**Task to complete:** The listing that follows is to be output in full and without change.

'''

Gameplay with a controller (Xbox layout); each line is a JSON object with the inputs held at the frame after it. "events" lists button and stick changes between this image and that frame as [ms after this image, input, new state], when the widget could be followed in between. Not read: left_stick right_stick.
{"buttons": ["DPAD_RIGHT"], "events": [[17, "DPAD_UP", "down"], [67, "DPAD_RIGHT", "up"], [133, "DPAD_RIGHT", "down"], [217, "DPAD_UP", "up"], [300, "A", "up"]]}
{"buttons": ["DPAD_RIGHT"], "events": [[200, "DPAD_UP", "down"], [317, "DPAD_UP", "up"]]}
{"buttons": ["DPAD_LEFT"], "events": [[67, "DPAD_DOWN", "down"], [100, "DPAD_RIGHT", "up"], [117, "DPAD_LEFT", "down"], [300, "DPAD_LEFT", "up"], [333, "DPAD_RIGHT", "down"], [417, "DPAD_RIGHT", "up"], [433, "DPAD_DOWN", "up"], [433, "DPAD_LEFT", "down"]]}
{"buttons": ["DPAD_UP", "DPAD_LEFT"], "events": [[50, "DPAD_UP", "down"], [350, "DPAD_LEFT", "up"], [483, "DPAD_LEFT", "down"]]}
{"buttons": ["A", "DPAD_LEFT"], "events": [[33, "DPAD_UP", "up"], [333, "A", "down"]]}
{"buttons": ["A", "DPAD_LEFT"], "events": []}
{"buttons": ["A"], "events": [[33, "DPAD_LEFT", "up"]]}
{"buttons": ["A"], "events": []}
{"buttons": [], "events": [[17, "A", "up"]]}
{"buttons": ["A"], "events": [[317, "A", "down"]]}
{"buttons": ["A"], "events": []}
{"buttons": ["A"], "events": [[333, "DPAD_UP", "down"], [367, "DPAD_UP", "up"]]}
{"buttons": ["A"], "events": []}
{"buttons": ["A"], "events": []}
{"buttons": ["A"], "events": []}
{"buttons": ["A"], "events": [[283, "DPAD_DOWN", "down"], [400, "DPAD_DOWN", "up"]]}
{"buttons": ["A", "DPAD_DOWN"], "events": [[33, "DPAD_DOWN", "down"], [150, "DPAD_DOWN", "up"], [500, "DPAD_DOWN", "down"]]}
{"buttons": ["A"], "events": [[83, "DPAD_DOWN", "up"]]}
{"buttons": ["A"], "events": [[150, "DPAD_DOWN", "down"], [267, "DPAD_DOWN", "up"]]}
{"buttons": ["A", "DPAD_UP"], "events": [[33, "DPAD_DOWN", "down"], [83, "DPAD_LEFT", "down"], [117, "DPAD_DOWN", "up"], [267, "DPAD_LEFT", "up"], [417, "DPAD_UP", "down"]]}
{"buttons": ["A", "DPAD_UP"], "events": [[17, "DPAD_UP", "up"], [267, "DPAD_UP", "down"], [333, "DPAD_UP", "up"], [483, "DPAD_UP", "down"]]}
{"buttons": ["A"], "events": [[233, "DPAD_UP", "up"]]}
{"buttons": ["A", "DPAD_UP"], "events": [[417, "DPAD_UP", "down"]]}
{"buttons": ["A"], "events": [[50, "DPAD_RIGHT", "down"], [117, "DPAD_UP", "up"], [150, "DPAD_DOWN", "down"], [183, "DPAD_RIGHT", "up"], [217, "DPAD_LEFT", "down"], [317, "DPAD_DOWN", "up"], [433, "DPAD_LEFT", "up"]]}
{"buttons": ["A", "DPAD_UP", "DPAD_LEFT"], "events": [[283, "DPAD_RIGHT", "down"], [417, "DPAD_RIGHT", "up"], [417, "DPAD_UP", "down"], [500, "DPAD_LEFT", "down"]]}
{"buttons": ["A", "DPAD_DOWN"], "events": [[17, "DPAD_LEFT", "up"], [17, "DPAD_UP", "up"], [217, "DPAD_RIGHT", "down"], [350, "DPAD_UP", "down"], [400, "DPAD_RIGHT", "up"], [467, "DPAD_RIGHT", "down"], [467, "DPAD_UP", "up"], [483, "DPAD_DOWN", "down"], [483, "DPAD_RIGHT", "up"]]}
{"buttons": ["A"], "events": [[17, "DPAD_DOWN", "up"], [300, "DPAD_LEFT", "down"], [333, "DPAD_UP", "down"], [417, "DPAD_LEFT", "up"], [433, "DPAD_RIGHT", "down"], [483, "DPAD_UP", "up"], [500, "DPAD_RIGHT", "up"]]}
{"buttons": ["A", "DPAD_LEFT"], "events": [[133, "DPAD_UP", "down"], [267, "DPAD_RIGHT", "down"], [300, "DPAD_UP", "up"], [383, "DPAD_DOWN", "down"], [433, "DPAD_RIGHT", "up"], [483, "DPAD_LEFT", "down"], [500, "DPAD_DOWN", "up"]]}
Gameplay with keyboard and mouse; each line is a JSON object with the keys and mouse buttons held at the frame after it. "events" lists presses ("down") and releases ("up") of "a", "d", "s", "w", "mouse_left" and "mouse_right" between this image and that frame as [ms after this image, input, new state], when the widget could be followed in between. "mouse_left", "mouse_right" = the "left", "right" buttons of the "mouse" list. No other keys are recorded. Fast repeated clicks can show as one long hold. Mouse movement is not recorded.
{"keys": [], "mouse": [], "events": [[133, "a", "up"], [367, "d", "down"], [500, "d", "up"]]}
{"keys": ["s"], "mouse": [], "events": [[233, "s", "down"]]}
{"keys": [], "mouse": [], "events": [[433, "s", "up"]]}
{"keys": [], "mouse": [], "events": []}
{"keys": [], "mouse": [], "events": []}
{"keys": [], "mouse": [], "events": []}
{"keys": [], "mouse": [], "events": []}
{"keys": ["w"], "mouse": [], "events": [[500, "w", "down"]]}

'''

**Answer below:**
Gameplay with a controller (Xbox layout); each line is a JSON object with the inputs held at the frame after it. "events" lists button and stick changes between this image and that frame as [ms after this image, input, new state], when the widget could be followed in between. Not read: left_stick right_stick.
{"buttons": ["DPAD_RIGHT"], "events": [[17, "DPAD_UP", "down"], [67, "DPAD_RIGHT", "up"], [133, "DPAD_RIGHT", "down"], [217, "DPAD_UP", "up"], [300, "A", "up"]]}
{"buttons": ["DPAD_RIGHT"], "events": [[200, "DPAD_UP", "down"], [317, "DPAD_UP", "up"]]}
{"buttons": ["DPAD_LEFT"], "events": [[67, "DPAD_DOWN", "down"], [100, "DPAD_RIGHT", "up"], [117, "DPAD_LEFT", "down"], [300, "DPAD_LEFT", "up"], [333, "DPAD_RIGHT", "down"], [417, "DPAD_RIGHT", "up"], [433, "DPAD_DOWN", "up"], [433, "DPAD_LEFT", "down"]]}
{"buttons": ["DPAD_UP", "DPAD_LEFT"], "events": [[50, "DPAD_UP", "down"], [350, "DPAD_LEFT", "up"], [483, "DPAD_LEFT", "down"]]}
{"buttons": ["A", "DPAD_LEFT"], "events": [[33, "DPAD_UP", "up"], [333, "A", "down"]]}
{"buttons": ["A", "DPAD_LEFT"], "events": []}
{"buttons": ["A"], "events": [[33, "DPAD_LEFT", "up"]]}
{"buttons": ["A"], "events": []}
{"buttons": [], "events": [[17, "A", "up"]]}
{"buttons": ["A"], "events": [[317, "A", "down"]]}
{"buttons": ["A"], "events": []}
{"buttons": ["A"], "events": [[333, "DPAD_UP", "down"], [367, "DPAD_UP", "up"]]}
{"buttons": ["A"], "events": []}
{"buttons": ["A"], "events": []}
{"buttons": ["A"], "events": []}
{"buttons": ["A"], "events": [[283, "DPAD_DOWN", "down"], [400, "DPAD_DOWN", "up"]]}
{"buttons": ["A", "DPAD_DOWN"], "events": [[33, "DPAD_DOWN", "down"], [150, "DPAD_DOWN", "up"], [500, "DPAD_DOWN", "down"]]}
{"buttons": ["A"], "events": [[83, "DPAD_DOWN", "up"]]}
{"buttons": ["A"], "events": [[150, "DPAD_DOWN", "down"], [267, "DPAD_DOWN", "up"]]}
{"buttons": ["A", "DPAD_UP"], "events": [[33, "DPAD_DOWN", "down"], [83, "DPAD_LEFT", "down"], [117, "DPAD_DOWN", "up"], [267, "DPAD_LEFT", "up"], [417, "DPAD_UP", "down"]]}
{"buttons": ["A", "DPAD_UP"], "events": [[17, "DPAD_UP", "up"], [267, "DPAD_UP", "down"], [333, "DPAD_UP", "up"], [483, "DPAD_UP", "down"]]}
{"buttons": ["A"], "events": [[233, "DPAD_UP", "up"]]}
{"buttons": ["A", "DPAD_UP"], "events": [[417, "DPAD_UP", "down"]]}
{"buttons": ["A"], "events": [[50, "DPAD_RIGHT", "down"], [117, "DPAD_UP", "up"], [150, "DPAD_DOWN", "down"], [183, "DPAD_RIGHT", "up"], [217, "DPAD_LEFT", "down"], [317, "DPAD_DOWN", "up"], [433, "DPAD_LEFT", "up"]]}
{"buttons": ["A", "DPAD_UP", "DPAD_LEFT"], "events": [[283, "DPAD_RIGHT", "down"], [417, "DPAD_RIGHT", "up"], [417, "DPAD_UP", "down"], [500, "DPAD_LEFT", "down"]]}
{"buttons": ["A", "DPAD_DOWN"], "events": [[17, "DPAD_LEFT", "up"], [17, "DPAD_UP", "up"], [217, "DPAD_RIGHT", "down"], [350, "DPAD_UP", "down"], [400, "DPAD_RIGHT", "up"], [467, "DPAD_RIGHT", "down"], [467, "DPAD_UP", "up"], [483, "DPAD_DOWN", "down"], [483, "DPAD_RIGHT", "up"]]}
{"buttons": ["A"], "events": [[17, "DPAD_DOWN", "up"], [300, "DPAD_LEFT", "down"], [333, "DPAD_UP", "down"], [417, "DPAD_LEFT", "up"], [433, "DPAD_RIGHT", "down"], [483, "DPAD_UP", "up"], [500, "DPAD_RIGHT", "up"]]}
{"buttons": ["A", "DPAD_LEFT"], "events": [[133, "DPAD_UP", "down"], [267, "DPAD_RIGHT", "down"], [300, "DPAD_UP", "up"], [383, "DPAD_DOWN", "down"], [433, "DPAD_RIGHT", "up"], [483, "DPAD_LEFT", "down"], [500, "DPAD_DOWN", "up"]]}
Gameplay with keyboard and mouse; each line is a JSON object with the keys and mouse buttons held at the frame after it. "events" lists presses ("down") and releases ("up") of "a", "d", "s", "w", "mouse_left" and "mouse_right" between this image and that frame as [ms after this image, input, new state], when the widget could be followed in between. "mouse_left", "mouse_right" = the "left", "right" buttons of the "mouse" list. No other keys are recorded. Fast repeated clicks can show as one long hold. Mouse movement is not recorded.
{"keys": [], "mouse": [], "events": [[133, "a", "up"], [367, "d", "down"], [500, "d", "up"]]}
{"keys": ["s"], "mouse": [], "events": [[233, "s", "down"]]}
{"keys": [], "mouse": [], "events": [[433, "s", "up"]]}
{"keys": [], "mouse": [], "events": []}
{"keys": [], "mouse": [], "events": []}
{"keys": [], "mouse": [], "events": []}
{"keys": [], "mouse": [], "events": []}
{"keys": ["w"], "mouse": [], "events": [[500, "w", "down"]]}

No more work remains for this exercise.